The evolution of two styles into one
How those two covered styles evolved, to be uniquely mine:
Being a detailed oil painter, I wanted to try something different, and loved seeing videos of acrylic pouring. Deciding to give it a try, found it was hard for me to let go, and have little control of the output. I wanted to explore this. Learning to let go as I often felt I could not do abstract. This is one reason I decided to do the masters series, to learn to adapt to different techniques. Back to pouring - here is one of the first tries:
Here is black and white separating down the middle (starting to want to control)
Fish with water - painting on top of the pouring is called embellished pouring. This is either acrylic or oil over (on top of) the pour. I first started with this, and also see a lot of examples of how this is used.

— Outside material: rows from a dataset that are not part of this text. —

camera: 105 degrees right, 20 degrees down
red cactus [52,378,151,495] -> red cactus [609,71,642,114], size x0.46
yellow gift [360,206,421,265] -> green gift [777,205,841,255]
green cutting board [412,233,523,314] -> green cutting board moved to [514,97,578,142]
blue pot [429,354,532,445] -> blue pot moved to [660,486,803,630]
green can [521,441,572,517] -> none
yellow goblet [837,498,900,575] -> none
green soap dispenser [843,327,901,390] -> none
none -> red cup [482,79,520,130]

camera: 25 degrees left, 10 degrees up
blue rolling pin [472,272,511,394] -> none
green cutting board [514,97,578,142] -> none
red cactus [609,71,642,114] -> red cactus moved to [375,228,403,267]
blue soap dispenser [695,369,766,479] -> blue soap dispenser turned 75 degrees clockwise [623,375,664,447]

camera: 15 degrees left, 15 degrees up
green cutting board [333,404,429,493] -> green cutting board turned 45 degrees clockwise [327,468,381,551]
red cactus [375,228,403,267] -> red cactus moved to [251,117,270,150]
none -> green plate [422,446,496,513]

Later I wanted to do a portrait of my nephew and thought of doing the background with acrylic pouring. As I was not certain where the actual outline of the portrait would be, I just covered the whole background with a pour. When painting on top, I decided to leave the glasses – the glass reflection, as the same as the background. Although I didn’t like painting oil on top of the pour for a portrait, mainly since I could still see the outlines and ridges of the pour. Still, a lot of light bulbs went off. This had me thinking of trying to control the pour. I knew if I planned where the portrait and gasses were going to be, I could target just those areas. This was the ah-ha or eureka moment
I started testing and experimenting over several months. This is what evolved to my betta series.
I finally found a way to control, blow, and drag the pour. It still isn’t an exact science, but really like the results. Here you can see I am pouring the fins of the fish. Notice how the front body is left as a void, as I know the face and body details will go there.
The combination is striking, another detail view of a different painting:
Now I’m targeting to highlight the style to shine. Most of my upcoming planned paintings continue with this style. There are some commissions in progress in oil only, but only when the client dictates (yes customer is always right :) ). As of writing this post, I’m doing hot air balloons in a Colorado setting.